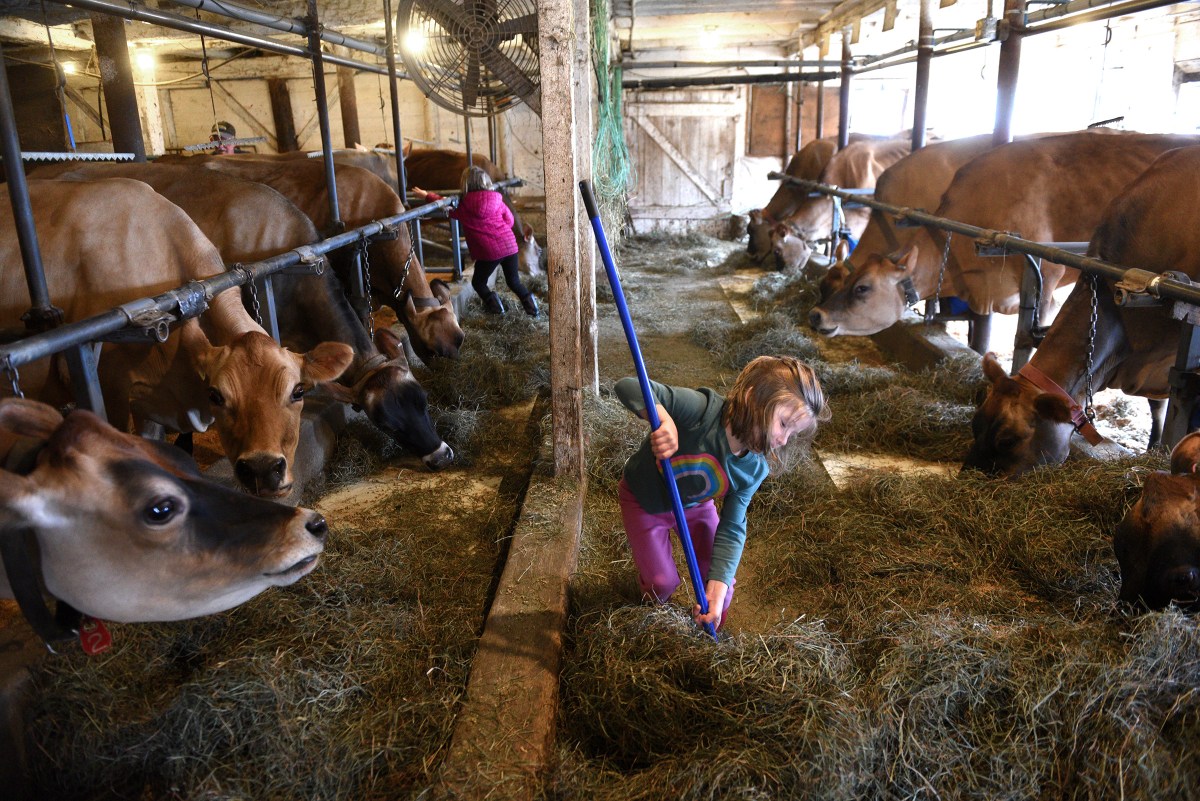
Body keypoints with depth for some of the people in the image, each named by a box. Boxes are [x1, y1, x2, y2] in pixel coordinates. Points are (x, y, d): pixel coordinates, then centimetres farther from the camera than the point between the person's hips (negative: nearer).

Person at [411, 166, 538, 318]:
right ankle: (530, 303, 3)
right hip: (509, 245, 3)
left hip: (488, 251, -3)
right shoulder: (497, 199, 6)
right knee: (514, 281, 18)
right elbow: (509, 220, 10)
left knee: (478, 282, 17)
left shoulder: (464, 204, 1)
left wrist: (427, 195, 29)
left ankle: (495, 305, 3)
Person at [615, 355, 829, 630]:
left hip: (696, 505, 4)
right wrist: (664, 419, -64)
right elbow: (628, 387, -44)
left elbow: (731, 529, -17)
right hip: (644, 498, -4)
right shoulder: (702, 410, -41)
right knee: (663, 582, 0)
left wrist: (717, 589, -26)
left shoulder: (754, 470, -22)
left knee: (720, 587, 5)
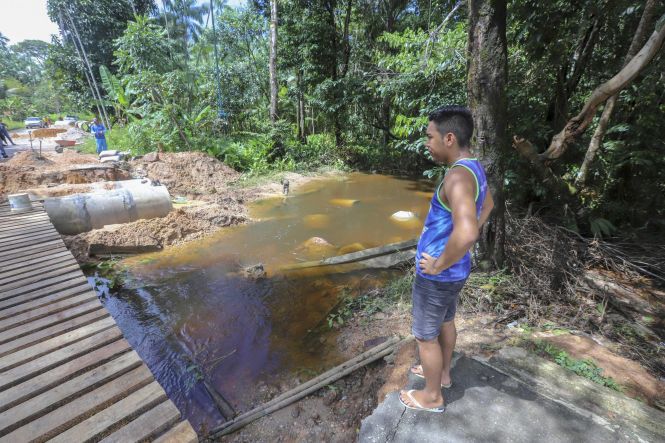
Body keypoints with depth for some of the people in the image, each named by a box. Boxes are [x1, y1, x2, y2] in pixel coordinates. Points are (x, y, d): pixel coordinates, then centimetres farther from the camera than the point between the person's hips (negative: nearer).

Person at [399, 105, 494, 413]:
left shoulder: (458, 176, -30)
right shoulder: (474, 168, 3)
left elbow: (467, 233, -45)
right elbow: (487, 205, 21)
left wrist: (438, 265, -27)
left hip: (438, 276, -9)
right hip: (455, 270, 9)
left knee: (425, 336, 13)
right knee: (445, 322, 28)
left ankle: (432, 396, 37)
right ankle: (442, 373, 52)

☆ ☆ ☆

**WORK REQUIRED**
Keep only the lines from the one containing "left hip: (438, 276, -9)" through the final line of the records, and transcribe them exactly.

**TASK ANSWER**
left hip: (438, 276, -9)
right hip: (455, 270, 9)
left knee: (425, 336, 13)
right knee: (445, 322, 28)
left ankle: (432, 396, 37)
right ankle: (442, 373, 52)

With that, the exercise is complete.